Steinway Hall was designed in 1925 by famed New York architects Warren & Wetmore, one of the most successful firms of the early 20th century (it also helped design Grand Central Terminal). The building was constructed for the Steinway & Sons piano company. The designated city landmark also shares an address with the more contemporary 111 West 57th Street luxury condominium tower, completed in 2022. Bonhams is leasing out Steinway Hall, its formal reception hall and a lofty 80ft glass atrium designed by Shop Architects, the firm that designed the neighbouring skyscraper.
“This is a meaningful milestone for Bonhams and our global network of auction houses,” Hans-Kristian Hoejsgaard, Bonhams' executive chairman, said in a statement. "It demonstrates our unwavering commitment to the US market. The Steinway Hall symbolises Bonhams's commitment to heritage—and the way in which we’re embracing the future."
The architecture firm Gensler has been tapped to design the new salesroom interiors. The design firm has completed projects for other New York institutions, including the Museum of Modern Art, the Brooklyn Public Library and the Saks Fifth Avenue department store. The new location will feature workspace for all of Bonhams’s US employees, as well as client meeting rooms and a dedicated photography studio and space for warehousing with a loading bay.

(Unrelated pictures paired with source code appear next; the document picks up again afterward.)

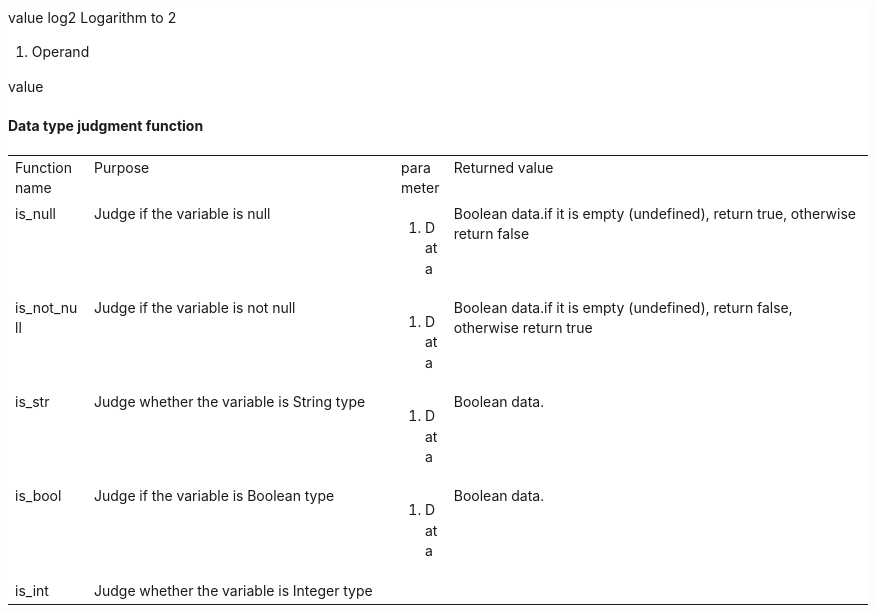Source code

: <td>value</td>
</tr>
<tr class="even">
<td>log2</td>
<td>Logarithm to 2</td>
<td><ol type="1">
<li>Operand</li>
</ol></td>
<td>value</td>
</tr>
</tbody>
</table>

#### Data type judgment function

<table>
<colgroup>
<col style="width: 9%" />
<col style="width: 35%" />
<col style="width: 6%" />
<col style="width: 48%" />
</colgroup>
<tbody>
<tr class="odd">
<td>Function name</td>
<td>Purpose</td>
<td>parameter</td>
<td>Returned value</td>
</tr>
<tr class="even">
<td>is_null</td>
<td>Judge if the variable is null</td>
<td><ol type="1">
<li>Data</li>
</ol></td>
<td>Boolean data.if it is empty (undefined), return true, otherwise return false </td>
</tr>
<tr class="odd">
<td>is_not_null</td>
<td>Judge if the variable is not null</td>
<td><ol type="1">
<li>Data</li>
</ol></td>
<td>Boolean data.if it is empty (undefined), return false, otherwise return true</td>
</tr>
<tr class="even">
<td>is_str</td>
<td>Judge whether the variable is String type </td>
<td><ol type="1">
<li>Data</li>
</ol></td>
<td>Boolean data.</td>
</tr>
<tr class="odd">
<td>is_bool</td>
<td>Judge if the variable is Boolean type</td>
<td><ol type="1">
<li>Data</li>
</ol></td>
<td>Boolean data.</td>
</tr>
<tr class="even">
<td>is_int</td>
<td>Judge whether the variable is Integer type</td>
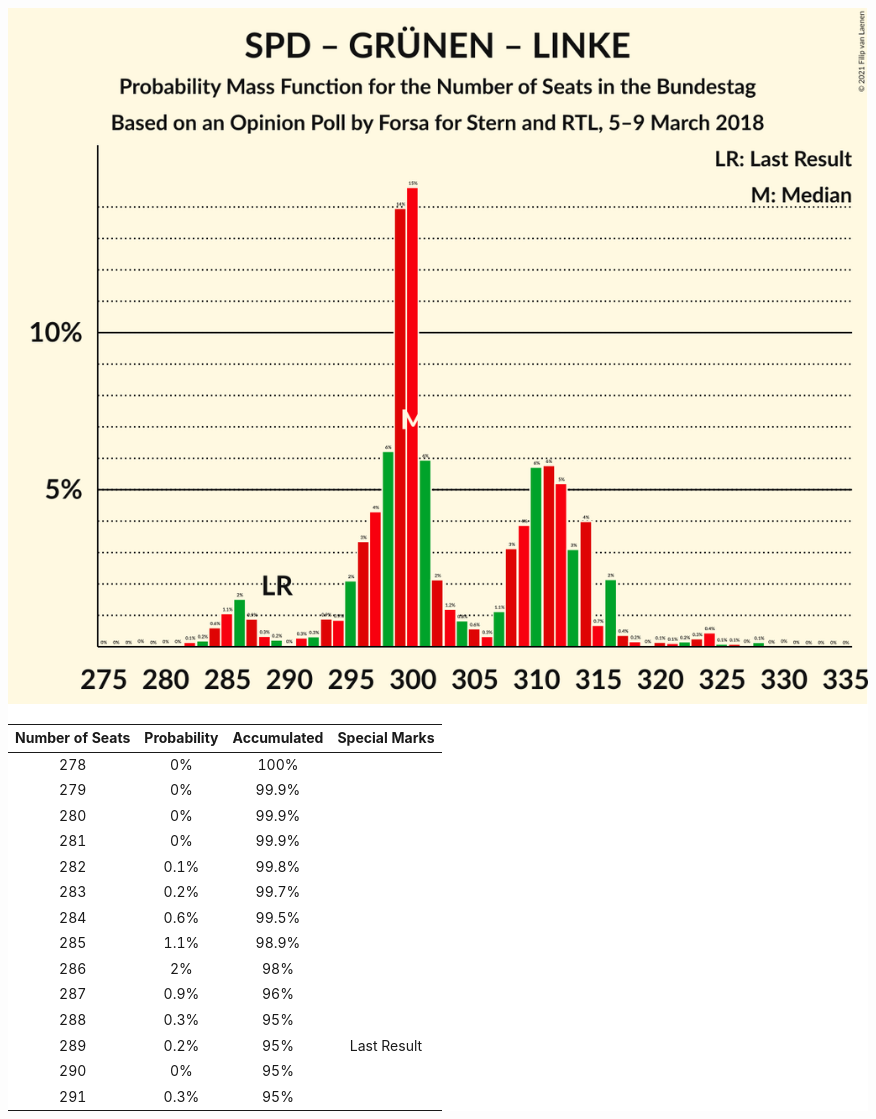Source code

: ![Graph with seats probability mass function not yet produced](2018-03-09-Forsa-coalitions-seats-pmf-spd–grünen–linke.png "Seats Probability Mass Function")

| Number of Seats | Probability | Accumulated | Special Marks |
|:---------------:|:-----------:|:-----------:|:-------------:|
| 278 | 0% | 100% |  |
| 279 | 0% | 99.9% |  |
| 280 | 0% | 99.9% |  |
| 281 | 0% | 99.9% |  |
| 282 | 0.1% | 99.8% |  |
| 283 | 0.2% | 99.7% |  |
| 284 | 0.6% | 99.5% |  |
| 285 | 1.1% | 98.9% |  |
| 286 | 2% | 98% |  |
| 287 | 0.9% | 96% |  |
| 288 | 0.3% | 95% |  |
| 289 | 0.2% | 95% | Last Result |
| 290 | 0% | 95% |  |
| 291 | 0.3% | 95% |  |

Last year, Sotheby’s announced it had purchased architect Marcel Breuer's former Whitney Museum building on Madison Avenue for a reported $100m. In August, Christie’s announced it had extended its lease at Rockefeller Center, its home in New York since 1997, for another 25 years. In 2021, Phillips took over several floors at the base of another of New York's new slim, "supertall" residential towers, 432 Park Avenue.